I'm just catching up after last weekend away at the Knitting & Crochet Guild's annual Convention. As last year, we were in Sheffield at Endcliffe Village. This week is also busy, so I don't have time for a very detailed account, but I must mention a couple of the highlights. On Friday evening, Susan Crawford gave the after-dinner talk, about The Vintage Shetland Project, her new book (due mid August). She has recreated hand-knitted pieces in the Shetland Museum collection, and the patterns will be published in the book. On Friday, she brought several of the recreated knits, and they are wonderful. All in fine yarn - mostly wool, but there is also a pullover in fine silk which is especially beautiful. I am so looking forward to seeing the finished book.
We had two workshop sessions during the weekend, led by Guild members. On Saturday afternoon, I went to one on Victorian knitting patterns, led by Lesley O'Connell Edwards. She had brought copies of several patterns that she had knitted herself, including a very pretty bag in many different shades of green and red/orange/yellow/cream. (The colour in the photo is not very accurate, I'm afraid.)
The pattern is "Shell Knitting for Bag, in German Wool", from Exercises in Knitting by Cornelia Mee (1847). Lesley went through the pattern with us, to show that Victorian knitting patterns have to be used with caution, because they are often wrong. In this case, the number of stitches to cast on is wrong - not easy to correct, because the instructions for the first round are also wrong, so it's hard to figure out how many stitches there are in each pattern repeat and she doesn't say how many pattern repeat there are. And the number of stitches in a pattern repeat changes in every round, for the five rows of the pattern. And to make it still more difficult, there is no illustration to go with the pattern, so you have can't go by what it's meant to look like. So I'm amazed that Lesley managed to work out what Cornelia Mee meant to say, and knit a very pretty little bag. (It's in very fine wool, on tiny needles.)

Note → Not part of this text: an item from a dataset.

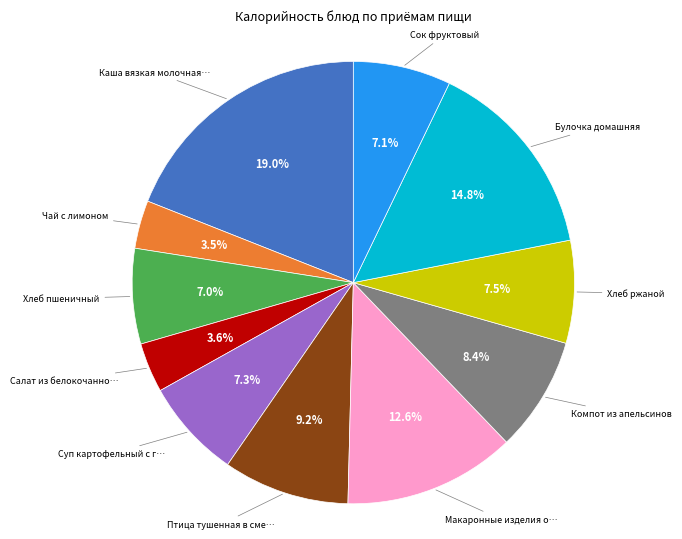

Count the number of slices in the pie.

11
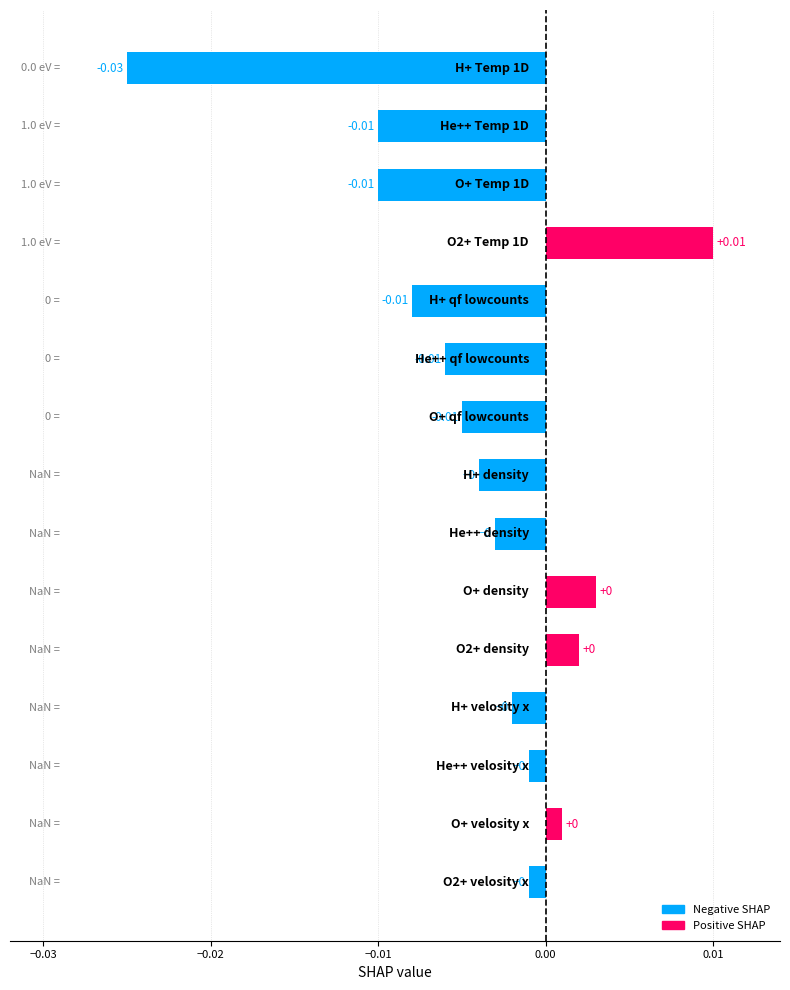

How many values are below zero?

11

Lesley also brought a pence jug and a rather strange fingerless mitten, knitted on two needles, sideways.
She provided us with three colours of fine wool, and we had brought 2mm needles, so that we could try one of the patterns.
I chose Cornelia Mee's (corrected) shell pattern, but only did three pattern repeats instead of the eight needed for the bag. And one of the other workshop participants gave me one of her skeins of Appletons crewel wool, because she was knitting the pence jug and so only needed two of hers. Now I have a very pretty little wristlet in four colours.

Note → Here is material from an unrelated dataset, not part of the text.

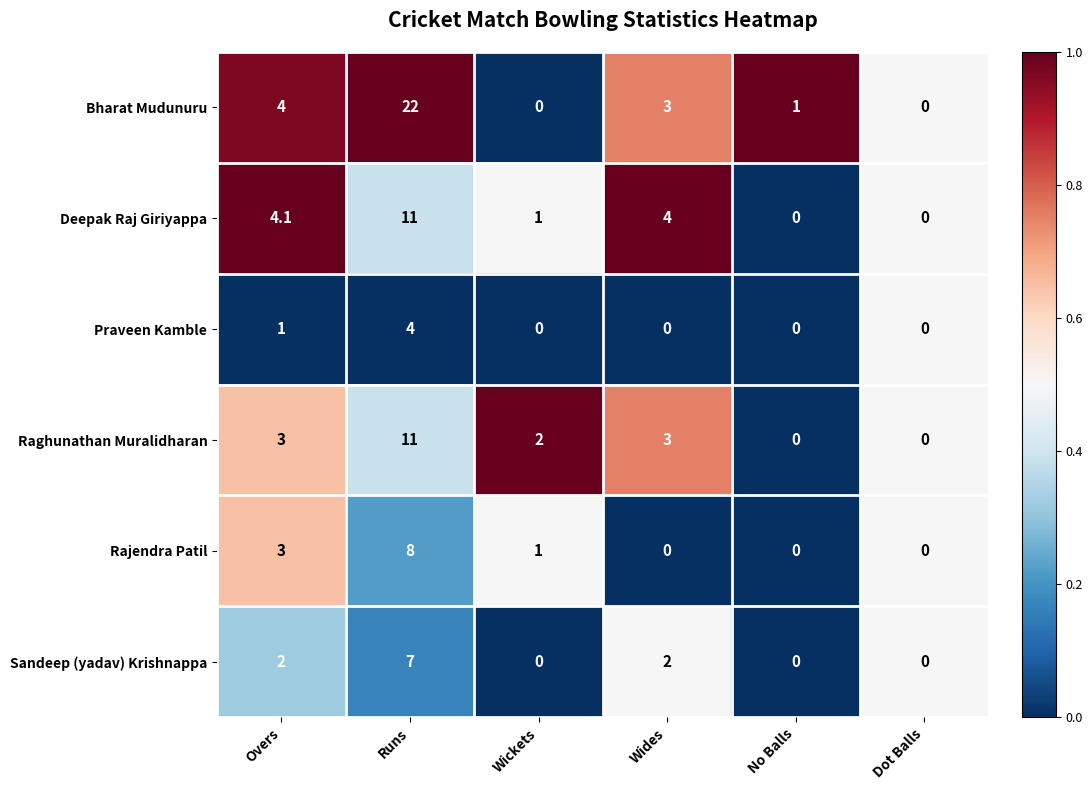

At which category is the sum across all series the highest?

Runs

Really, it's a swatch knitted in the round, but I'm knitting a lot of wristlets lately, and it fits my wrist, so I'm thinking of it as a wristlet.
It was fascinating to see how the patterns turned out in practice. We did wonder how ladies in 1847 managed to understand Cornelia Mee's pattern and correct her mistakes. Perhaps they got together in knit-and-natter groups to pool their ideas?